INPUT FOR THIS TASK:
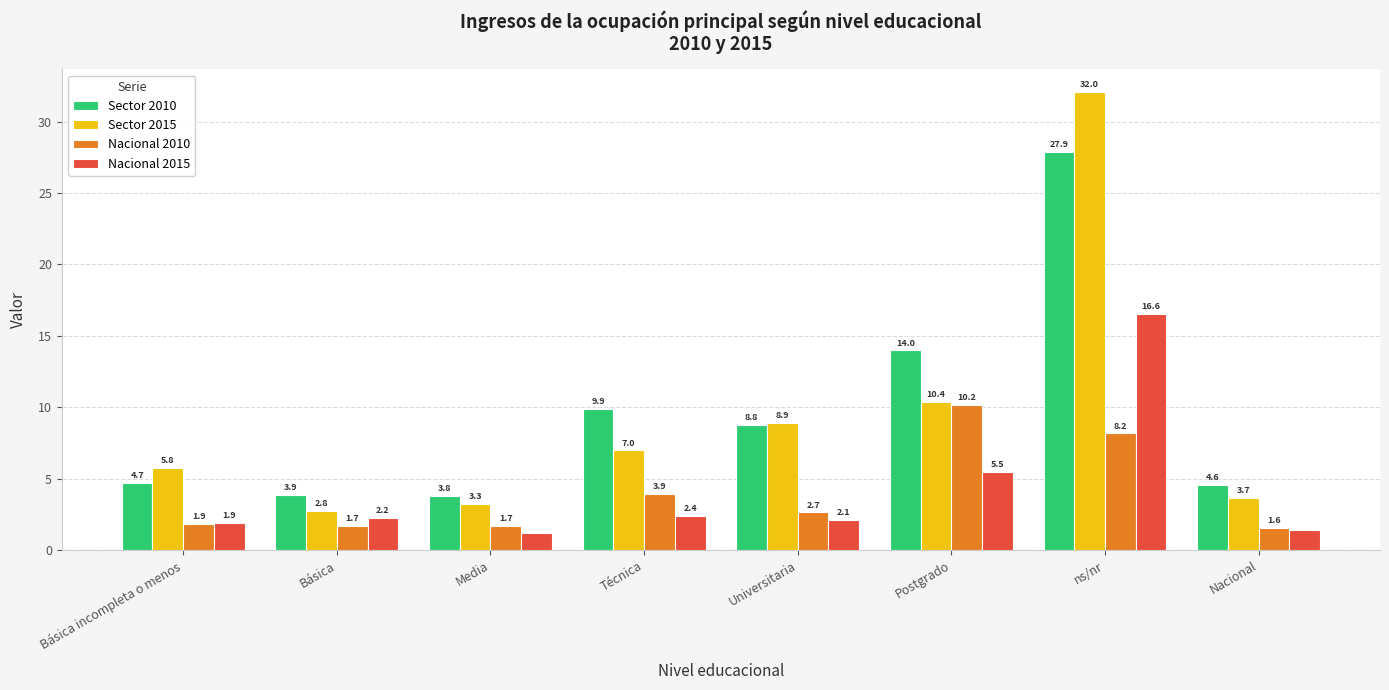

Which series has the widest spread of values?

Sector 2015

--

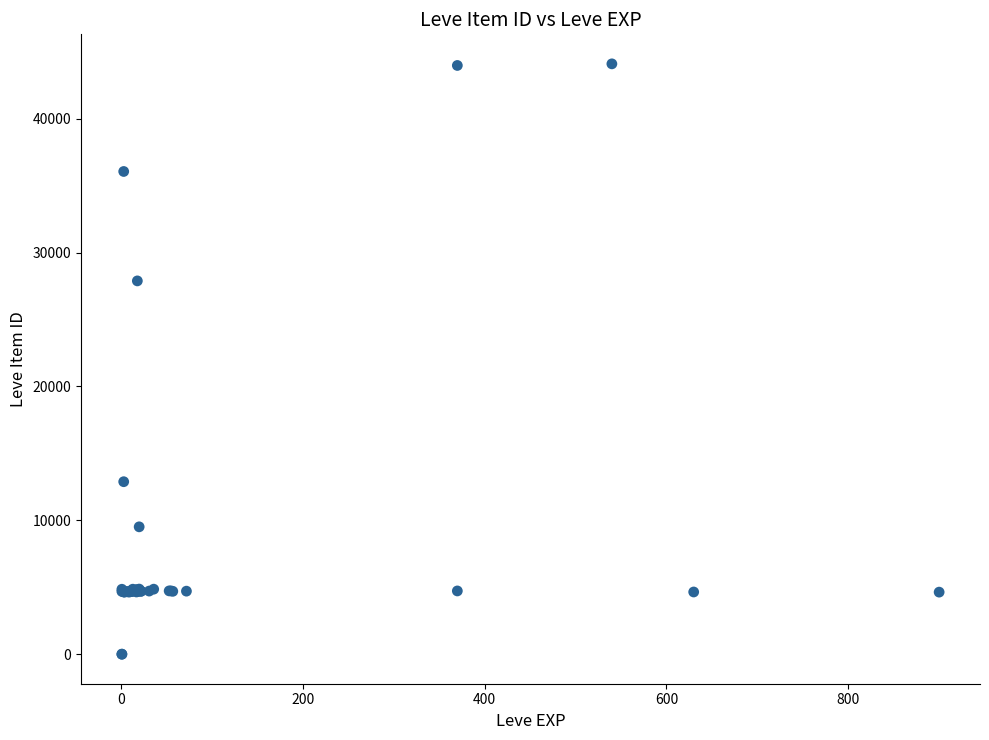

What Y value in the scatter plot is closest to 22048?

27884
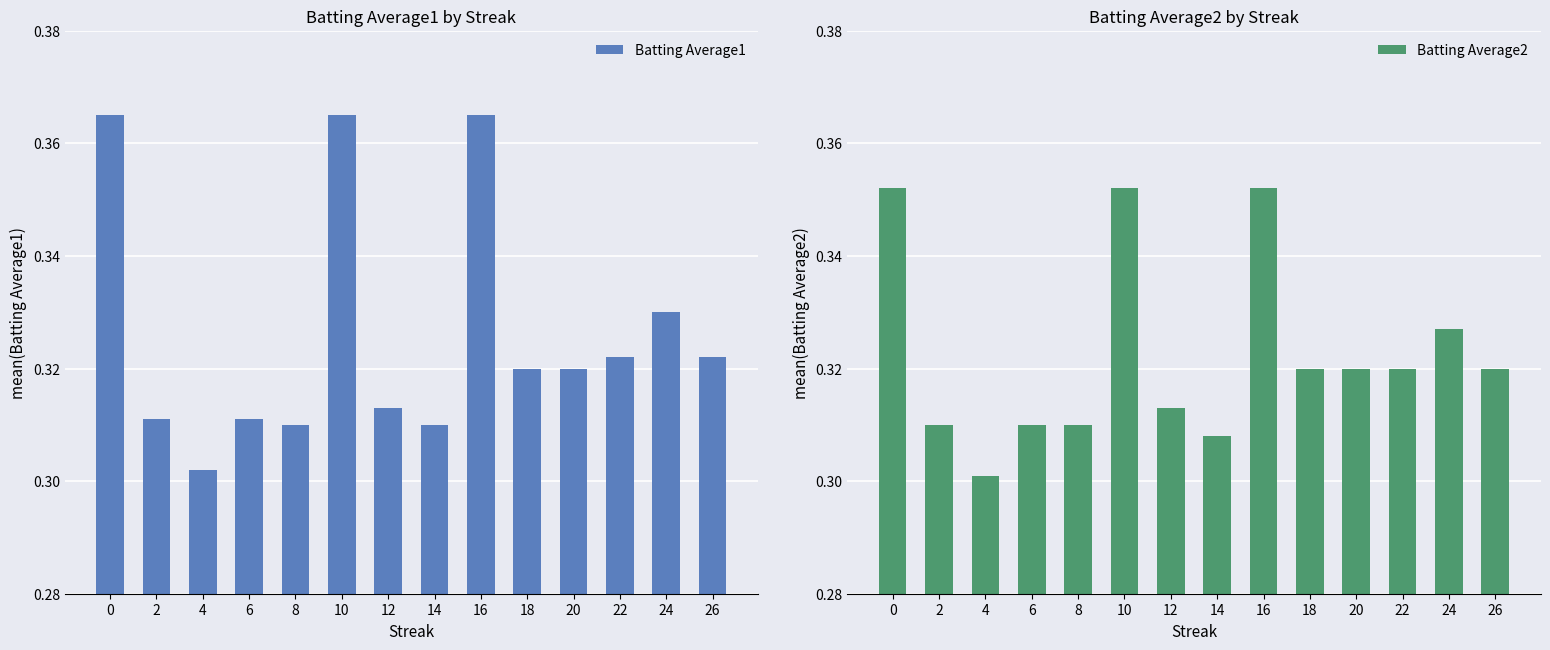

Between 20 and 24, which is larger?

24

* * *

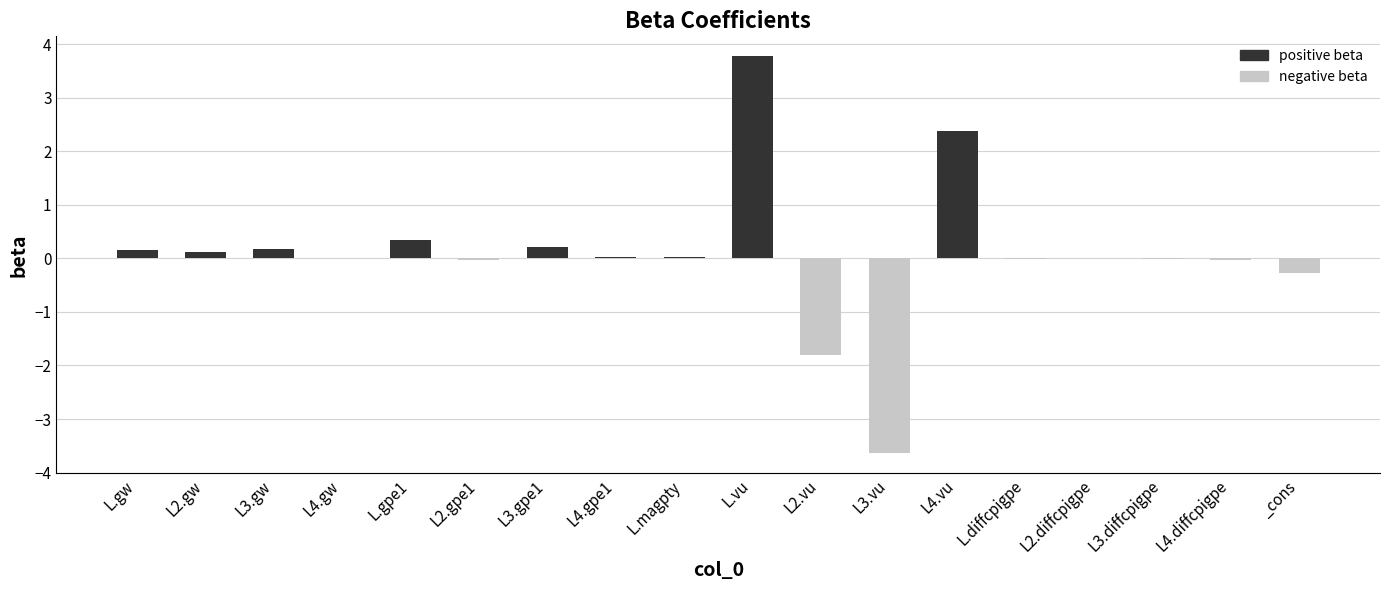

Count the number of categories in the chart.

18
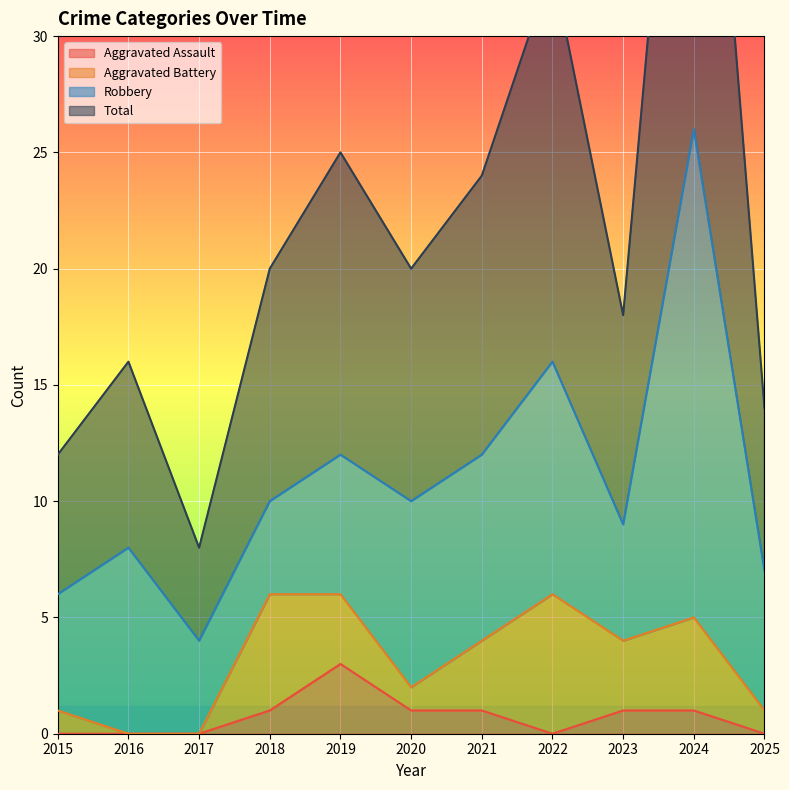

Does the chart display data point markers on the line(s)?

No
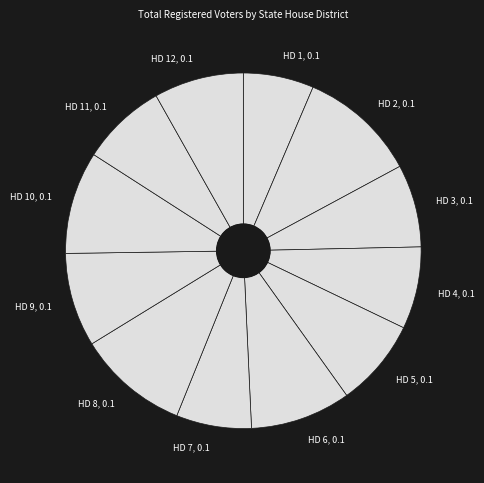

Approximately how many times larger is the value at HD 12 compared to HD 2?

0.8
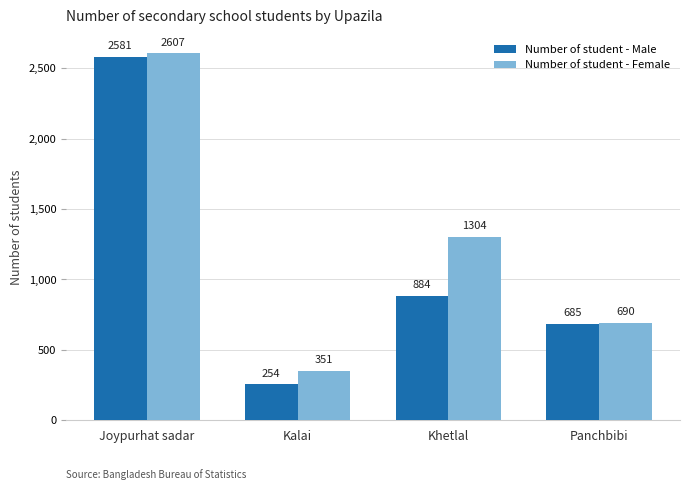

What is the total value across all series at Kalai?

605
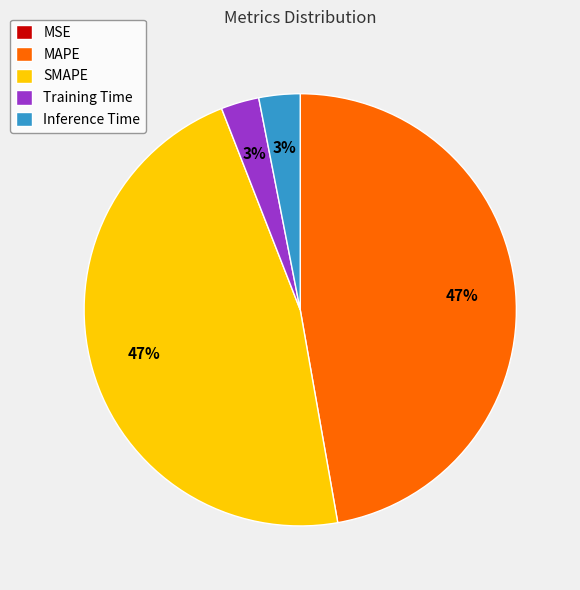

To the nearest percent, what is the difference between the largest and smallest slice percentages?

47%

WHAT IS REQUIRED:
Locate every line in the records above that contains the word "series", and copy each of those lines.

YOUR SOLUTION:
Which series has the widest spread of values?
What is the total value across all series at Kalai?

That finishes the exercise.